RE: BlueStore Performance issue

Sage Weil <sweil@xxxxxxxxxx> · Wed, 9 Mar 2016 10:38:19 -0500 (EST)

On Wed, 9 Mar 2016, Allen Samuels wrote:
> > Stage 3 is serious bottleneck in that it guarantees that you will
> > never exceed QD=1 for your logging device. We believe there is no need
> > to serialize the KV commit operations.
> 
> It's potentially a bottleneck, yes, but it's also what keeps the commit 
> rate self-throttling.  If we assume that there are generally lots of 
> other IOs in flight because every op isn't metadata-only the QD will be 
> higher.
>
> If it's a separate log device, though, yes.. it will have QD=1.  In 
> those situations, though, the log device is probably faster than the 
> other devices, and a shallow QD probably isn't going to limit 
> throughput--just marginally increase latency?

# # # #

### [List of tasks]
- A) Please list every distinct word in the BlueStore email that is written entirely in capital letters.
- B) Write the next part of the BlueStore email, picking up after its last line.

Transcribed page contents
# # # #

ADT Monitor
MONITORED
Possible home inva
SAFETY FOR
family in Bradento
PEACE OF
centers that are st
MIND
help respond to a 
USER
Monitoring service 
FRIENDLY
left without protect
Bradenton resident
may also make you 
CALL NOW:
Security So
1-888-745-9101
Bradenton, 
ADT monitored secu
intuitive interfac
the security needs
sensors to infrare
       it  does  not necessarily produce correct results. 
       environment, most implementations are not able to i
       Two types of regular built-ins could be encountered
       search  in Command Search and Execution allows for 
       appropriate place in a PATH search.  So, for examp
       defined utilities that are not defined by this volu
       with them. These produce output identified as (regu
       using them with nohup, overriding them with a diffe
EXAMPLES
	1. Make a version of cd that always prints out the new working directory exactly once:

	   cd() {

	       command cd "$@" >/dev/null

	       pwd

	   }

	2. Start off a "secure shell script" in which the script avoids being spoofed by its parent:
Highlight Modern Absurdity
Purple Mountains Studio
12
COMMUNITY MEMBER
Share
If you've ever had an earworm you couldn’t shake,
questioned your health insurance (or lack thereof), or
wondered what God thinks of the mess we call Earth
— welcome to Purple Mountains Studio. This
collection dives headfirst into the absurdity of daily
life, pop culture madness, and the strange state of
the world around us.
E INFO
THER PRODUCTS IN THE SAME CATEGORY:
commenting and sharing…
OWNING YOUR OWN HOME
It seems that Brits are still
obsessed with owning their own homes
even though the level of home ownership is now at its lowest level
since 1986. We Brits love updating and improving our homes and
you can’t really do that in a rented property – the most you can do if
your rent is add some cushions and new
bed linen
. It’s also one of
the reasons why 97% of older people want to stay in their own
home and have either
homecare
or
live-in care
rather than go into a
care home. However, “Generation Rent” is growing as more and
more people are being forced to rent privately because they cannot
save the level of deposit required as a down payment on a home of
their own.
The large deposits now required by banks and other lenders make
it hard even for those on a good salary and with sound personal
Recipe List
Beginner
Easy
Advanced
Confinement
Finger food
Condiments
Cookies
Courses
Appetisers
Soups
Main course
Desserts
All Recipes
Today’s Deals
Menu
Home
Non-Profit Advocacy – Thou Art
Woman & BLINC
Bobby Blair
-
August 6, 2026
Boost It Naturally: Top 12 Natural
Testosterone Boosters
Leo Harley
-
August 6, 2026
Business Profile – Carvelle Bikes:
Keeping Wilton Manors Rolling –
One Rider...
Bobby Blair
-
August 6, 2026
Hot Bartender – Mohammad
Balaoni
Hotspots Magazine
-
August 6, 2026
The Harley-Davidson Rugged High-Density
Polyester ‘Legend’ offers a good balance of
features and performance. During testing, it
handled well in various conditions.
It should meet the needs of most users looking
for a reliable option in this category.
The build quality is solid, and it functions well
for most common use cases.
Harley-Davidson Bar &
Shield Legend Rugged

# # # #

### [Exercise results]
- A) RE, EST, QD, KV

- B)
> 
> [Allen] No a shallow queue depth will directly impact BW on many 
> (most?/all?) SSDs. I agree that in a hybrid model (DB on flash, data on 
> HDD) that the delivered performance delta may not be large. As for the 
> throttling, we haven't focused on that area yet (just enough to put it 
> on the list of future things to investigate).

FWIW in the single-device non-hybrid case, the QD=1 for *kv* IOs, but 
there will generally be a whole bunch of non-kv reads and writes also in 
flight.  I wouldn't expect us to ever actually have a QD of 1 unless 
*every* operation is pure-kv (say, omap operations).

For example, say we have 4 KB random writes, and the QD at the OSD level 
is 64.  In that case, BlueStore should have up to 64 4 KB aio writes and 0 
to 1 64*whatever kv writes in flight.

My intuition says that funneling the txn commits like this will in 
practice maybe halve the effective QD at the device (compared to the QD at 
the OSD)... does that seem about right?  Maybe it'd stay about the same, 
since 1 OSD IO is actually between 1 and 2 device IOs (the aio write + the 
[maybe batched] txn commit).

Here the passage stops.